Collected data
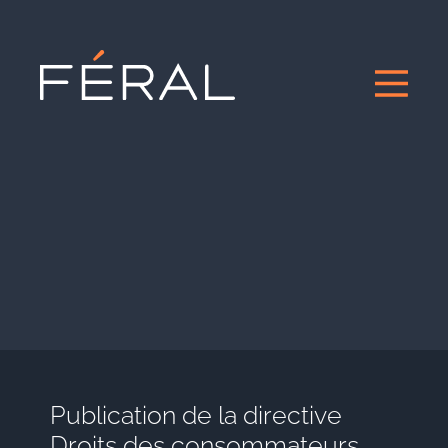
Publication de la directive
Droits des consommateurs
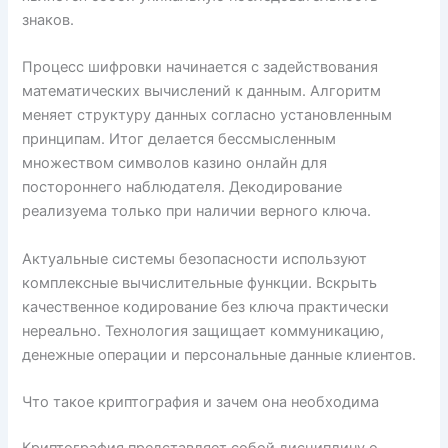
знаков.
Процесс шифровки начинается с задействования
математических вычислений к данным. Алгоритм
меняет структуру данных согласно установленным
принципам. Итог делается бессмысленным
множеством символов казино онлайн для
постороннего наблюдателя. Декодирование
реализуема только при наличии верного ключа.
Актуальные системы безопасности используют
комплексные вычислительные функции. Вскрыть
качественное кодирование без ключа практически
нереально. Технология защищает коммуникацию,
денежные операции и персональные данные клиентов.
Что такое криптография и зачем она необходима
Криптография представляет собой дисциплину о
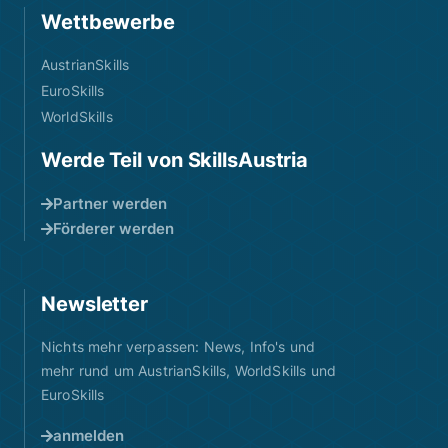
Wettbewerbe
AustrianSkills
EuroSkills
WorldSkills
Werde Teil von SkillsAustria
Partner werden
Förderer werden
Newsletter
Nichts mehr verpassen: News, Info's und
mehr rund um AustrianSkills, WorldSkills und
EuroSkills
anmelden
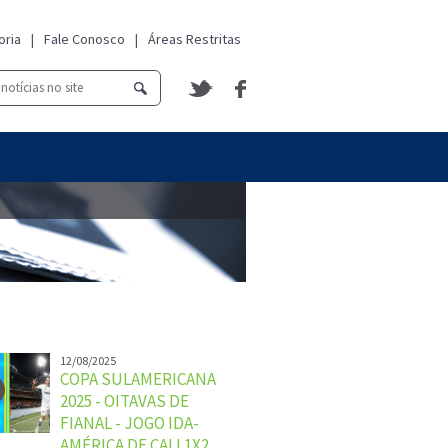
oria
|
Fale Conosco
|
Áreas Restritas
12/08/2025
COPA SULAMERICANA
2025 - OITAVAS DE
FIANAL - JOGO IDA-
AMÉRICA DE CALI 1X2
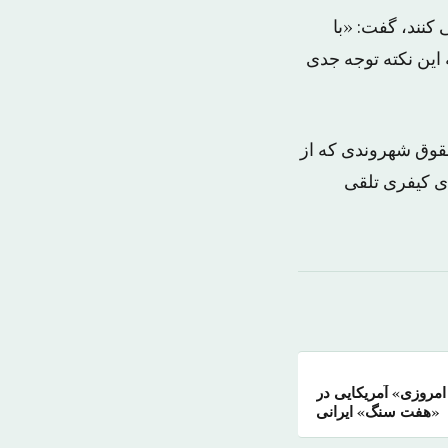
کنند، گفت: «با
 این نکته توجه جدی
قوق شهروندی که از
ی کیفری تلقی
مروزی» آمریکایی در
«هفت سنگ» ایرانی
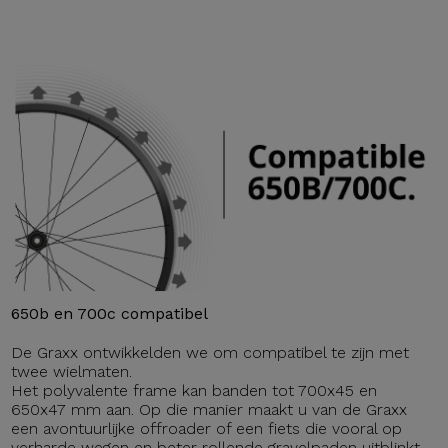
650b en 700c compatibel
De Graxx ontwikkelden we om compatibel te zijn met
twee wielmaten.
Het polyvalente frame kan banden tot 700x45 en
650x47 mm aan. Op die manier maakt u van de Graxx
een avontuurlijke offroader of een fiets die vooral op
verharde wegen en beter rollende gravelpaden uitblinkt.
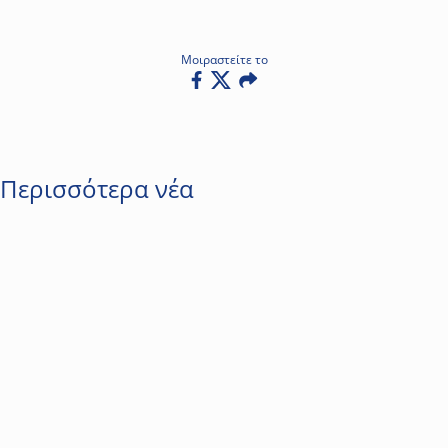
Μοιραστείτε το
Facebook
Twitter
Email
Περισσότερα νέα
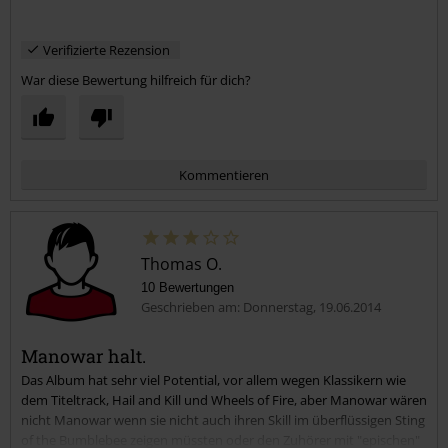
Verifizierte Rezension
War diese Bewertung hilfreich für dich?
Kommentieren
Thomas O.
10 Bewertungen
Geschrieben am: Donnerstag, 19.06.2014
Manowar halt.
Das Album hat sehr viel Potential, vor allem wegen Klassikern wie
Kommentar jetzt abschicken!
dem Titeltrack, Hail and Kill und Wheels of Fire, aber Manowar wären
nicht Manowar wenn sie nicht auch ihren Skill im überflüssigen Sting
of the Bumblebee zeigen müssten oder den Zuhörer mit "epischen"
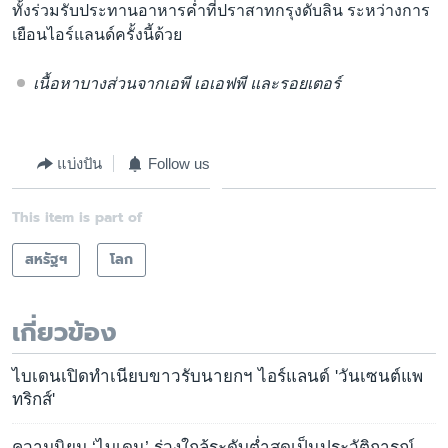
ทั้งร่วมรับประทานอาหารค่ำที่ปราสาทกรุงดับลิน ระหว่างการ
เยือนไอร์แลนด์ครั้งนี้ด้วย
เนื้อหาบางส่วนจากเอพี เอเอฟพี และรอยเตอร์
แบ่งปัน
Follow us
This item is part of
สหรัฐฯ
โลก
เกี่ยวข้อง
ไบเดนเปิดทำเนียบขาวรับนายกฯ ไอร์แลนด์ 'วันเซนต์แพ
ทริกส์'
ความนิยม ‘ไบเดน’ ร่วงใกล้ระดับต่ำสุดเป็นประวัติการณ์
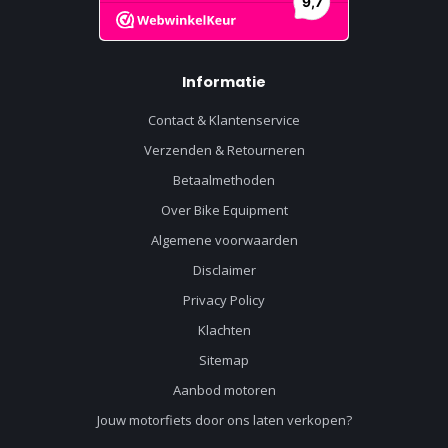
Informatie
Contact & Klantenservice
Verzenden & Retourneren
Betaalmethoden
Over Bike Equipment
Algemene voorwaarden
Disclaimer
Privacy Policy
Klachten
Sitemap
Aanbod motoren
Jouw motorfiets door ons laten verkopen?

• **What you should do**
Reproduce the material from its start through the line containing "Droits des consommateurs", including that line. Omit the pictures from your answer.

• **Answer box**
Publication de la directive
Droits des consommateurs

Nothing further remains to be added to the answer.